Go through the records and show each line where the word "better" occurs.
[[ Dataset content, beginning ]]
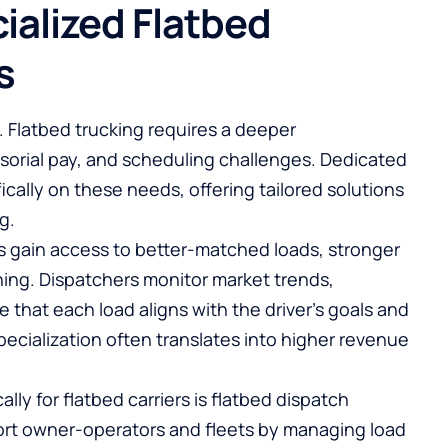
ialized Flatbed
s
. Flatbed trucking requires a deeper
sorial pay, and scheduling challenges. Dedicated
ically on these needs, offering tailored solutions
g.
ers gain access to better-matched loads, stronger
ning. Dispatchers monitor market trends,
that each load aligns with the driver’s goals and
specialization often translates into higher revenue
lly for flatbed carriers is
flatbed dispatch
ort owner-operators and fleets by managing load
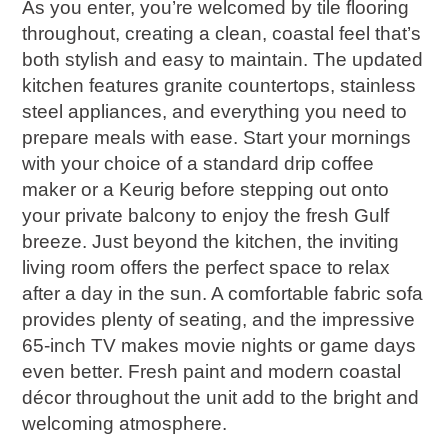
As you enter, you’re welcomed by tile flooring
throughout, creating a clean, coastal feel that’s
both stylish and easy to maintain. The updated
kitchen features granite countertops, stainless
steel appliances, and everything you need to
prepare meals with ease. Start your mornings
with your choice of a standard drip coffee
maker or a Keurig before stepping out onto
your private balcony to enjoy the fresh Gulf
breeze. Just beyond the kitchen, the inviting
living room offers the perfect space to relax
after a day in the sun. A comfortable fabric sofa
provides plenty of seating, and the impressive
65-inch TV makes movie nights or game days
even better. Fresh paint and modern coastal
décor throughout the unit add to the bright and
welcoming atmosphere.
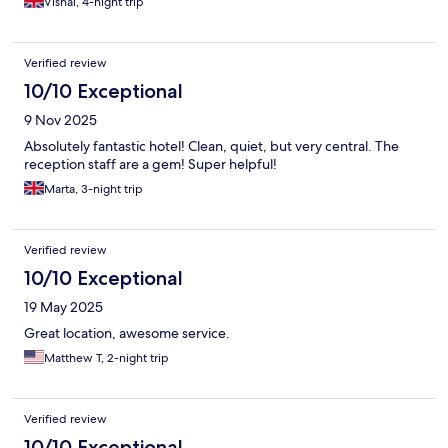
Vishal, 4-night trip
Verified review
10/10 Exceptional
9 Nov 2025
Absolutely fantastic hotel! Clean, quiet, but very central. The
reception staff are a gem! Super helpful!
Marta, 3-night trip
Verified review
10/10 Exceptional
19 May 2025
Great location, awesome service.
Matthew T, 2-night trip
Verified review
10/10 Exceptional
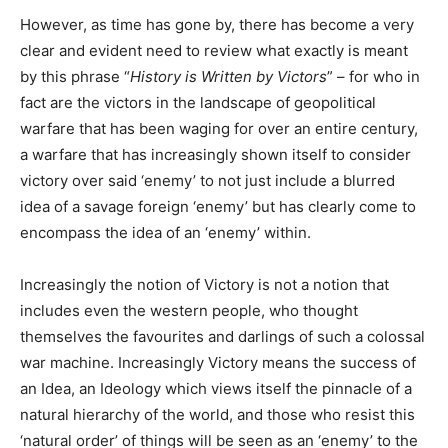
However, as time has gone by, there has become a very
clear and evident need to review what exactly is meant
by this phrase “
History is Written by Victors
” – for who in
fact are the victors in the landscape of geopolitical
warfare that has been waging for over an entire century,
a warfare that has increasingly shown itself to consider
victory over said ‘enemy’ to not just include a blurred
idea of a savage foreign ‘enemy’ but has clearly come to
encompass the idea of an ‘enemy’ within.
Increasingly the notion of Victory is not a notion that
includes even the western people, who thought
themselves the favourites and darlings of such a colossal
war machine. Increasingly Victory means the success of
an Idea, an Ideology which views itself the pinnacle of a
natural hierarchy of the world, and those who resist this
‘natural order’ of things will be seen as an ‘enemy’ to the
[[ Dataset content, end ]]
* [Answer below]
ers gain access to better-matched loads, stronger
even better. Fresh paint and modern coastal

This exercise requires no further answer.